For this post (and hopefully several future posts), I'm going to focus on the relation between the ideas of chaos and complexity and human life, looking at how the principles of the former are manifested in the latter. I aim to show that the essence of adaptive, living systems is most easily seen in this relationship.

To start off, complexity and chaos will be talked about here in a slightly simplified and non-mathematical way that is most in line with my own understanding. While a more thorough understanding may allow for more analytical possibilities, the types of things I want to look at here are at a basic level and don't require this in depth analysis. I'm going to be looking at the ideas of chaos and complexity as exemplified by the phenomena of sensitivity to initial conditions. This is commonly understood with examples like the "butterfly effect."

If we take a look at human life, we get some validation for the butterfly effect. Small events that happen to each of us can have very large consequences. There is a multitude of examples of this, from a chance lottery win, to getting stuck in traffic and missing a flight that would later crash, and so on. Yet, these sequences of small event>huge consequence are not all the same. On one hand there are those examples like the one's just mentioned in which a drastic consequence is the result of seemingly arbitrary conditions. Yet there are just as many events in our lives that follow the small event>drastic outcome pattern which are less arbitrary. A man who happens to see his wife doing something that implies infidelity divorces his wife and breaks up a family. Or the president of one country makes a brief highly offensive remark to another leader, sparking a war. In these two examples, huge consequences follow small events, but their unfolding is not arbitrary, but rather an understandable sequence of human action.

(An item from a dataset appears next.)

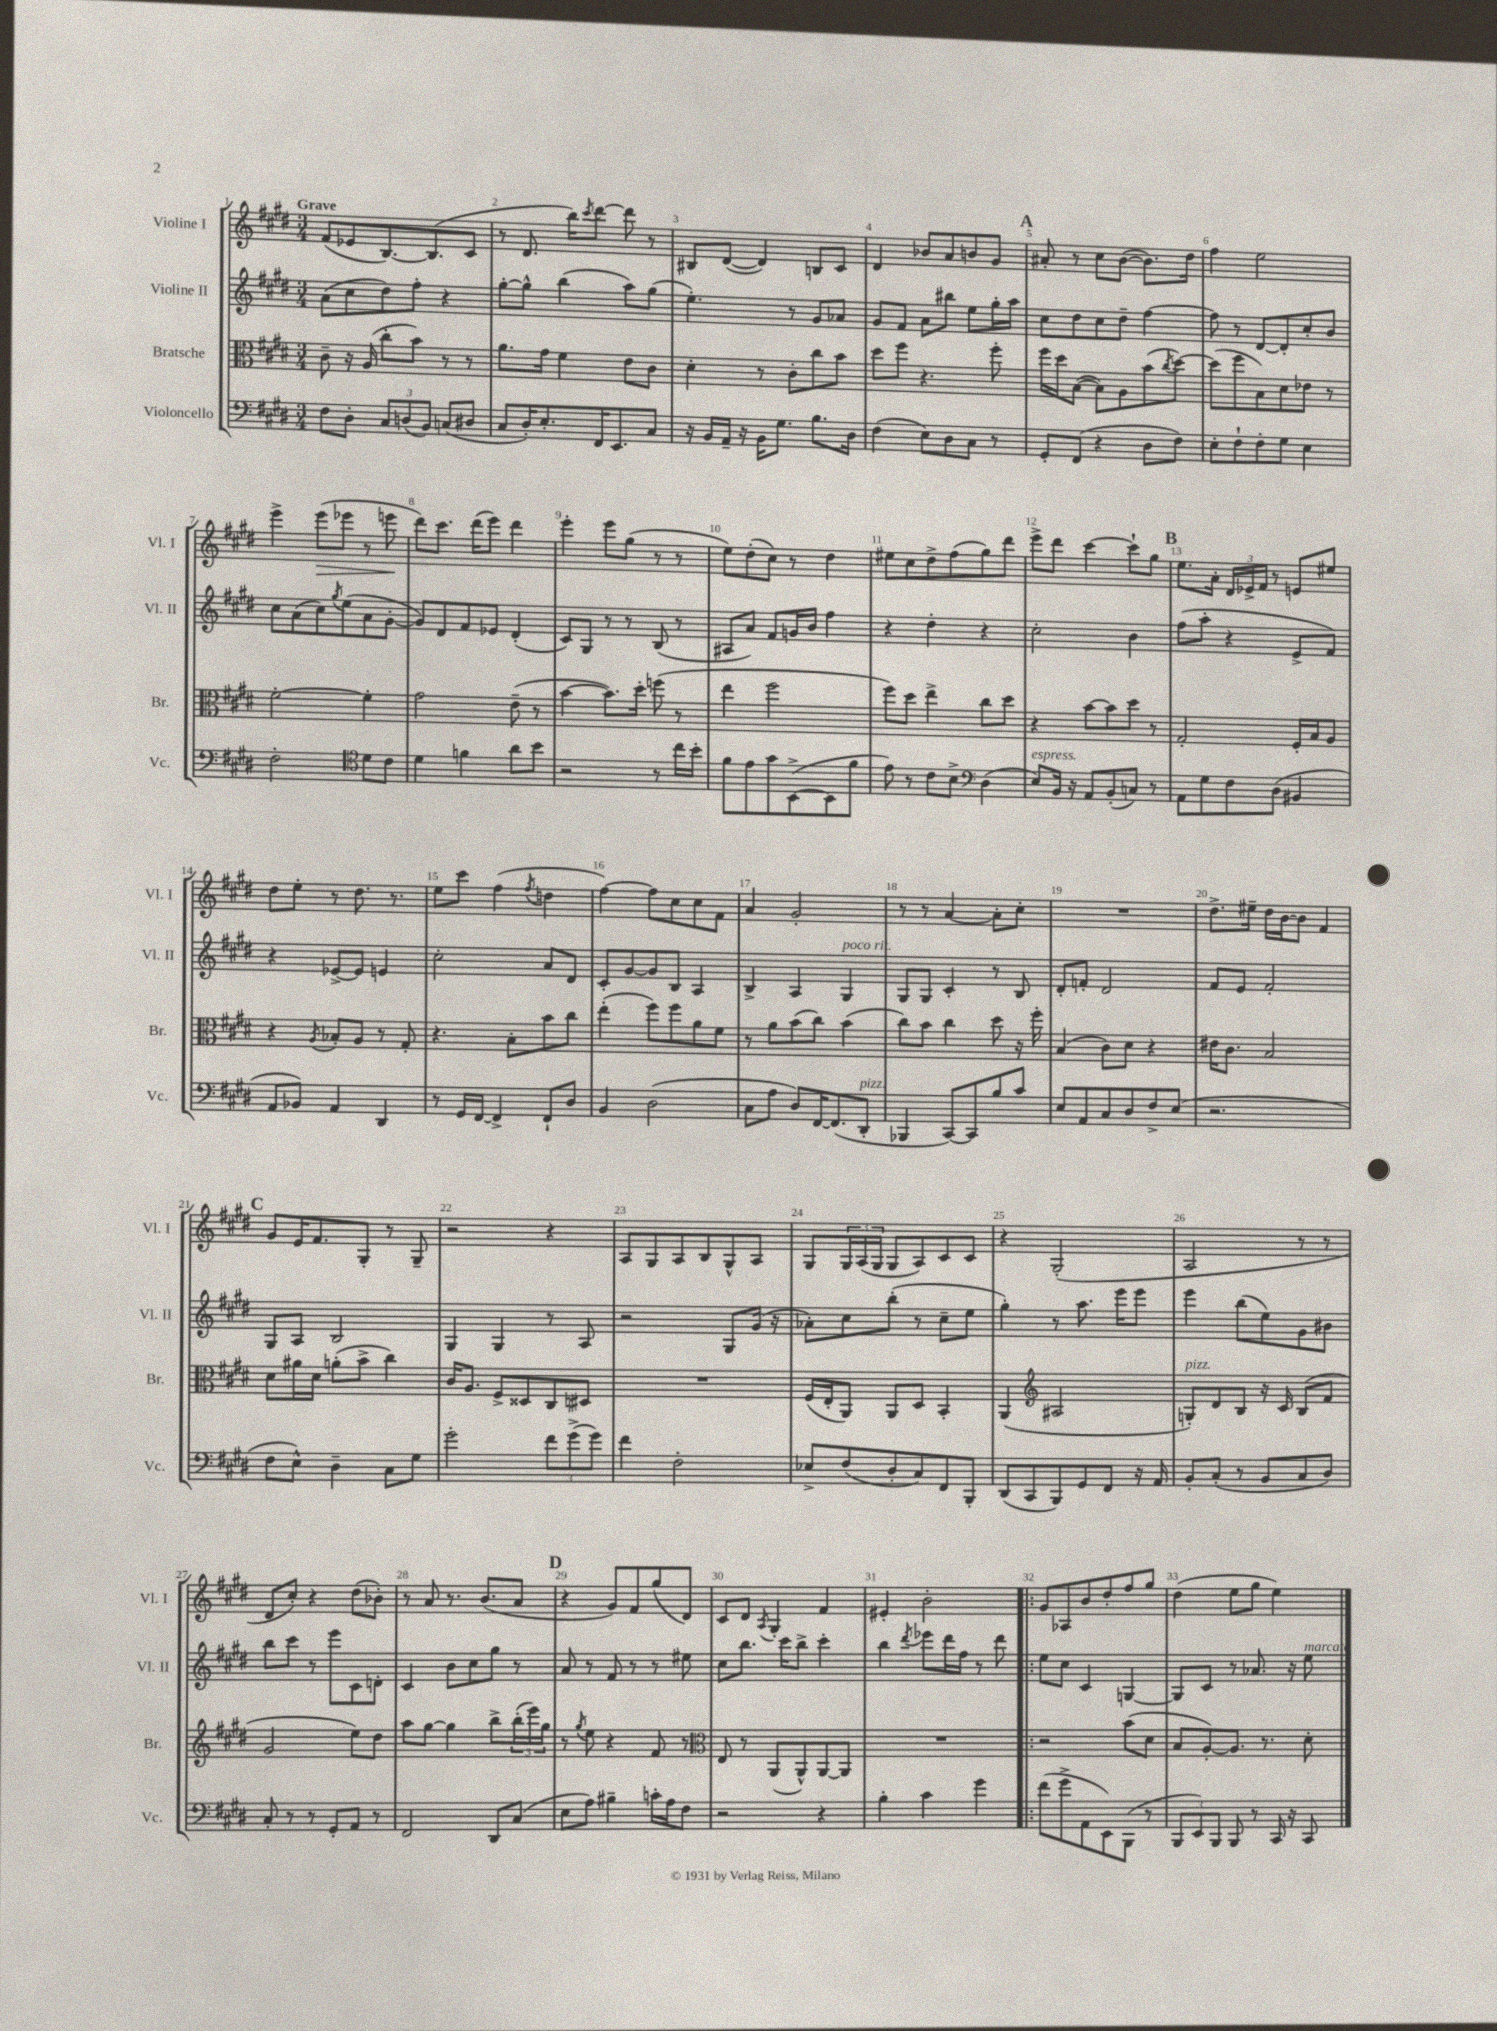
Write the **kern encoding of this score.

This shows that human beings (and this is certainly true for other animals) incorporate the chaotic dynamics of complex systems into the processes of daily life. While this is not surprising since organisms are complex chaotic systems, it is impressive that living systems are able to make sense of and then utilize the complex chaotic processes for their own gain.

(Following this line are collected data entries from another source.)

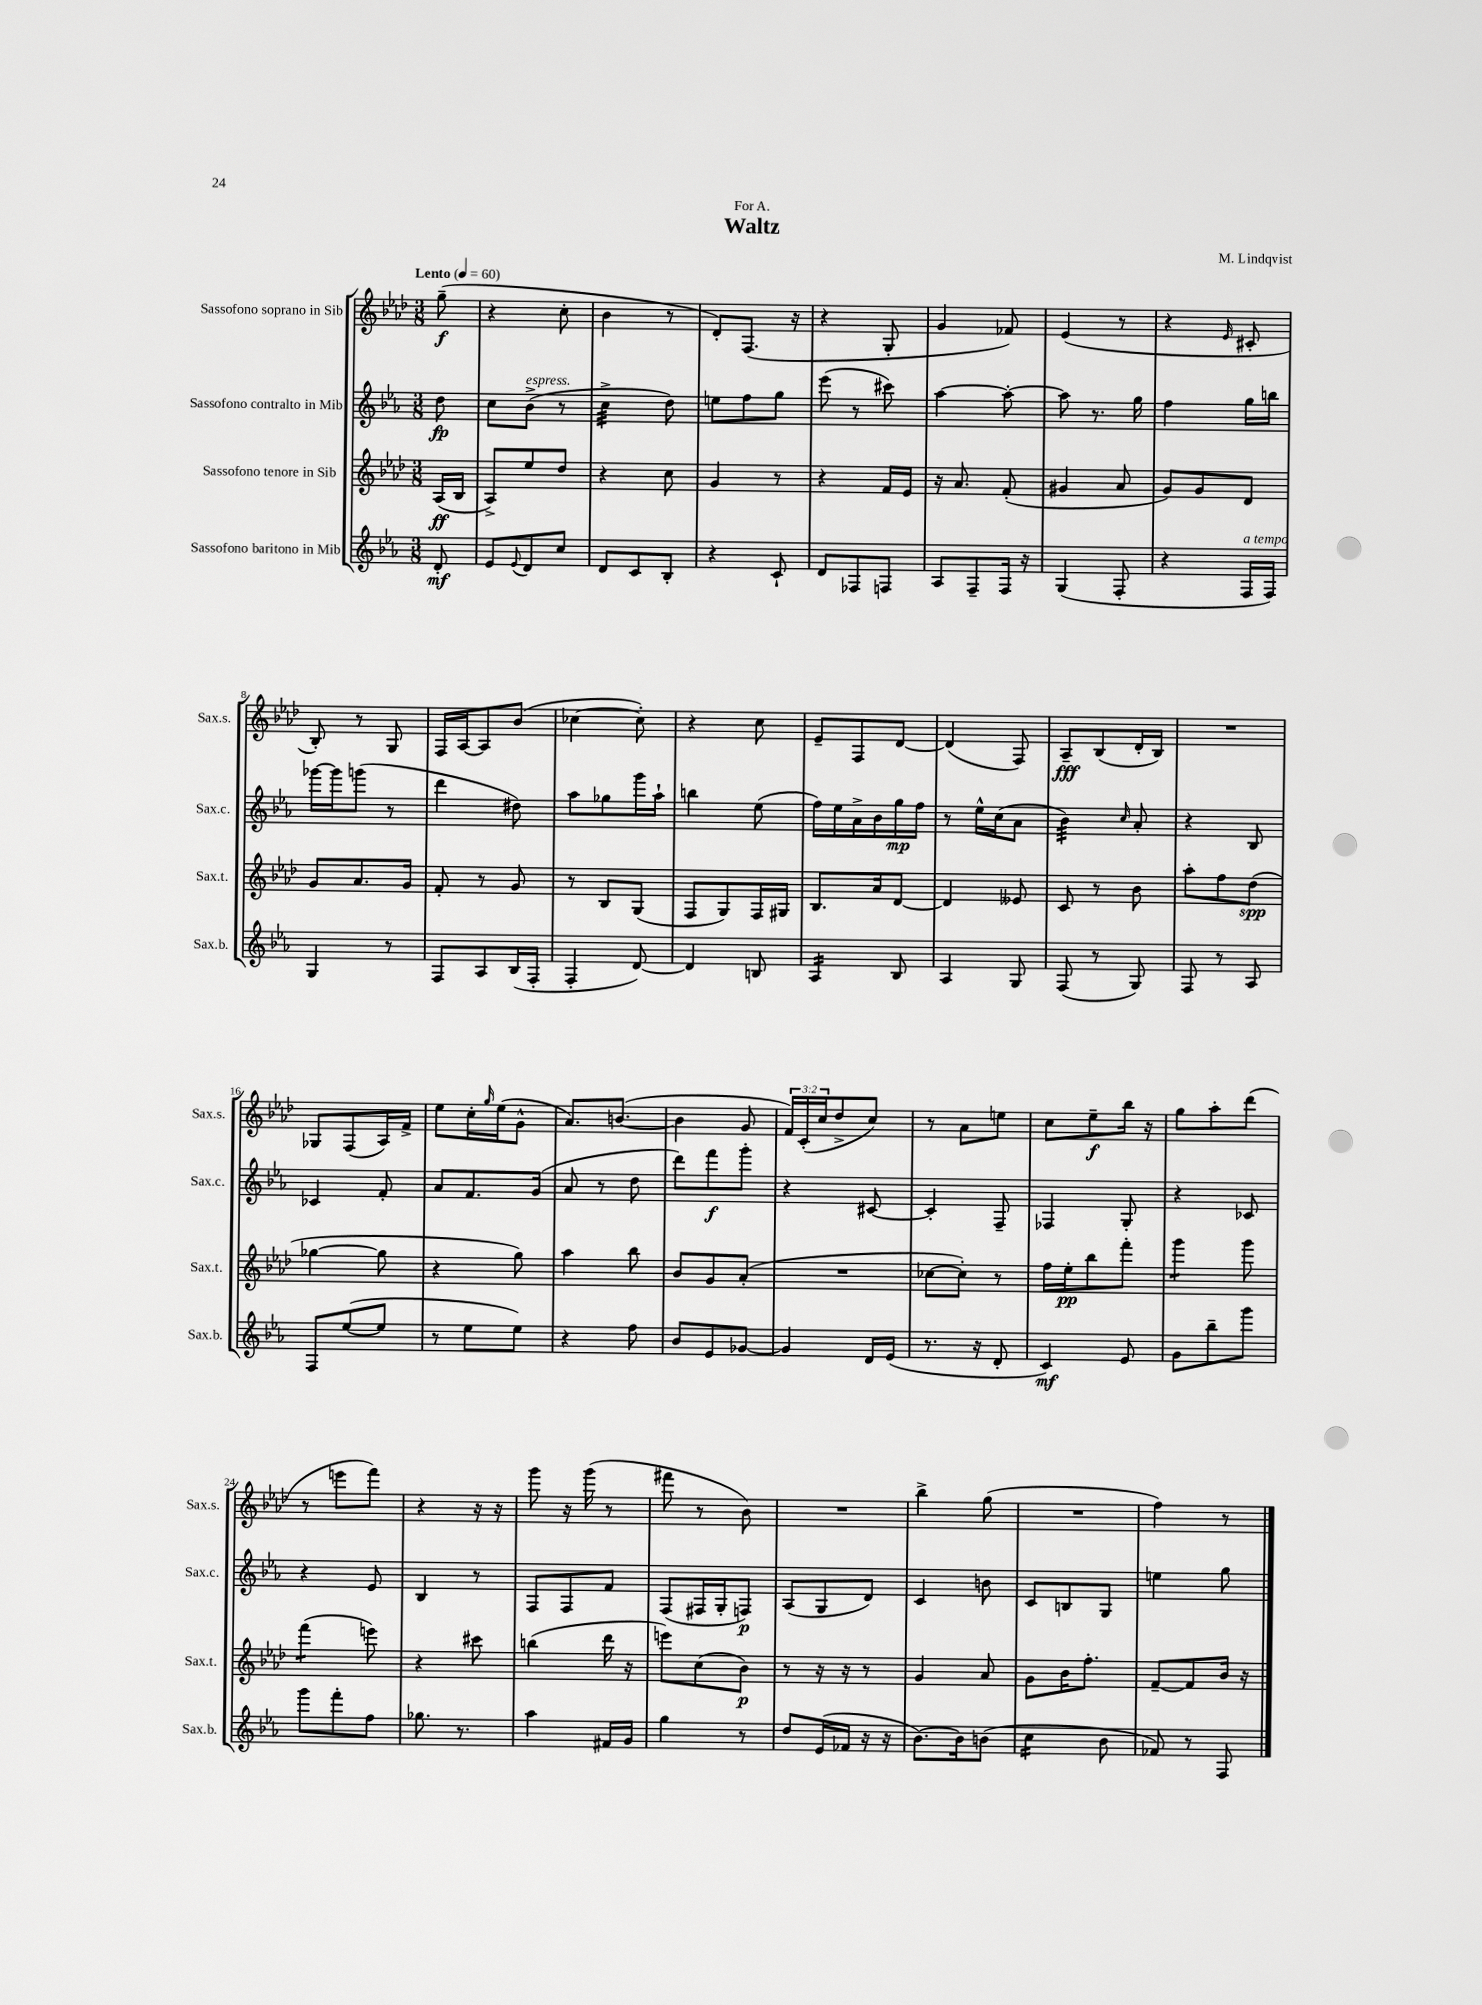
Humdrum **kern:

**kern	**kern	**kern	**kern
*staff4	*staff3	*staff2	*staff1
*clefG2	*clefG2	*clefG2	*clefG2
*k[b-e-a-]	*k[b-e-a-d-]	*k[b-e-a-]	*k[b-e-a-d-]
*M3/8	*M3/8	*M3/8	*M3/8
*MM60	*MM60	*MM60	*MM60
8d'	(16A-	8dd	(8gg~
.	16B-	.	.
=	=	=	=
8e-	8A-^)	8cc	4r
8qqe-	.	.	.
8d	8ee-	(8b-^	.
8cc	8dd-	8r	8cc'
=	=	=	=
8d	4r	4cc^	4b-
8c	.	.	.
8B-'	8cc	8dd)	8r
=	=	=	=
4r	4g	8ee	8d-')
.	.	8ff	(8.F
8c`	8r	8gg	.
.	.	.	16r
=	=	=	=
8d	4r	(8eee-	4r
8F-	.	8r	.
8F	16f	8ccc#)	8G'
.	16e-	.	.
=	=	=	=
8A-	16r	[4aa-	4g
.	8.a-	.	.
8F~	.	.	.
16F	(8f'	8aa-'_	8f-)
16r	.	.	.
=	=	=	=
(4G	4g#	8aa-]	(4e-
.	.	8.r	.
8F'	8a-	.	8r
.	.	16gg	.
=	=	=	=
4r	8g)	4ff	4r
.	8g	.	.
.	.	.	16qqe-
16F	8d-	16gg	8c#'
16F)	.	16bb	.
=	=	=	=
4G	8g	[16ggg-	8B-')
.	.	16ggg-]	.
.	8.a-	(8ggg	8r
8r	.	8r	8G
.	16g	.	.
=	=	=	=
8F	8f'	4ddd	16F
.	.	.	[16A-
8A-	8r	.	8A-]
(16B-	8g	8dd#)	(8b-
16F'	.	.	.
=	=	=	=
4F'	8r	8aa-	[4cc-
.	8B-	8gg-	.
[8d)	(8G	16ggg	8cc-'])
.	.	16aa-`	.
=	=	=	=
4d]	8F	4bb	4r
.	8G)	.	.
8B	16F	(8ee-	8cc
.	16G#	.	.
=	=	=	=
4A-	8.B-	16ff)	8e-~
.	.	16ee-	.
.	.	16a-^	8F
.	16a-	16b-	.
8B-	[8d-	16gg	[8d-
.	.	16ff	.
=	=	=	=
4A-	4d-]	8r	(4d-]
.	.	16ee-^^	.
.	.	(16cc	.
8G	8e--	8a-	8F)
=	=	=	=
(8F	8c	4b-)	8A-~
8r	8r	.	(8B-
.	.	16qqcc	.
8G)	8b-	8a-'	16d-'
.	.	.	16B-)
=	=	=	=
8F	8aa-'	4r	4.r
8r	8ff	.	.
8A-	(8dd-	8B-	.
=	=	=	=
8F	[4gg-	4c-	8G-
([8ee-	.	.	(8F
8ee-]	8gg-]	8f'	16A-)
.	.	.	16f^
=	=	=	=
8r	4r	8a-	8ee-
8ee-	.	8.f	16cc'
.	.	.	16qqgg
.	.	.	(16ee-
8ee-)	8gg)	.	8g^^
.	.	(16g	.
=	=	=	=
4r	4aa-	8a-	8.a-)
.	.	8r	.
.	.	.	([8.b
8ff	8bb-	8dd	.
=	=	=	=
8b-	8b-	8ddd)	4b]
8e-	8g	8fff	.
[8g-	(8a-'	8ggg'	8g
=	=	=	=
4g-]	4.r	4r	24f)
.	.	.	(24c'
.	.	.	24cc
.	.	.	8dd-^
16d	.	[8c#	8cc)
(16e-	.	.	.
=	=	=	=
8.r	[8cc-	4c#']	8r
.	8cc-'])	.	8a-
16r	.	.	.
8d'	8r	8F~	8ee
=	=	=	=
4c)	16ff	4F-	8cc
.	16ee-'	.	.
.	8bb-	.	8ee-~
8e-	8fff'	8G'	16bb-
.	.	.	16r
=	=	=	=
8g	4ggg	4r	8gg
8bb-~	.	.	8aa-'
8ggg	8ggg	8c-	(8ddd-
=	=	=	=
8ggg	(4fff	4r	8r
8fff'	.	.	8eee
8ff	8eee)	8e-	8fff)
=	=	=	=
8.gg-	4r	4B-	4r
8.r	.	.	.
.	8ccc#	8r	16r
.	.	.	16r
=	=	=	=
4aa-	(4bb	8F	8ggg
.	.	8F	16r
.	.	.	(16ggg
16f#	16ddd-	8f	8r
16g	16r	.	.
=	=	=	=
4gg	8eee)	(8F	8fff#
.	(8cc	16F#	8r
.	.	16G'	.
8r	8b-)	8F)	8b-)
=	=	=	=
8dd	8r	(8A-	4.r
(16e-	16r	8G	.
16f-	16r	.	.
16r	8r	8d)	.
16r	.	.	.
=	=	=	=
[8.b-)	4g	4c	4bb-^
16b-]	.	.	.
(8b	8a-	8b	(8gg
=	=	=	=
4cc	8g	8c	4.r
.	16b-	8B	.
.	8.ff'	.	.
8b-	.	8G	.
=	=	=	=
8f-)	[8f~	4ee	4ff)
8r	8f]	.	.
8F	16b-	8gg	8r
.	16r	.	.
==	==	==	==
*-	*-	*-	*-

Making sense of a chaotic system is not an easy task, and in most situations in which people try to do this, they fail. Predicting the stock market, the weather, or international affairs is only possible in the short term, and sometimes not even then. Our failures in doing this seem to suggest that in those situations in which we are able to predict the complex dynamics of chaotic systems, the dynamics of these systems must be set up in a predictable way that at least partially makes sense to us.

The situations in which human beings and other animals do make sense of the behavior of complex chaotic systems all involve the prediction of one's own or another animal's behavior (or they are trivial short term predictions like predicting a thunderstorm based on approaching clouds). The basis for such prediction lies in the experientially derived logic of one's own experience. From living in the world, an organism is affected by a range of emotional states coupled to their acts. The unfolding of this coupled affective>active>affective>active sequence yields patterns over time that the animal uses to know itself, or to know others (in those cases when an animal can know others, as humans can). In other words, there are patterns in this affective>active sequence that comprise the "logic of experience." The logic of experience comprises a predictive schema for understanding the interlinking between the affective, motivational, and active dimensions of experience.

The logic of experience is learned from firsthand experience, and although it makes sense of physical processes in the world (along with their affective dimensions), it is a different logic than the logic of physical processes, or "folk physics" (which is also learned from experience, but lacks an affective dimension). The logic of experience allows us to predict processes in systems that are so complex that they would endlessly baffle our capacity for folk physics (imagine trying to predict another's actions, even in the most trivial of circumstances based solely on the interaction of physical particles in their body and the surrounding environment). This logic is, in essence, an evolved mechanism of making sense of chaos.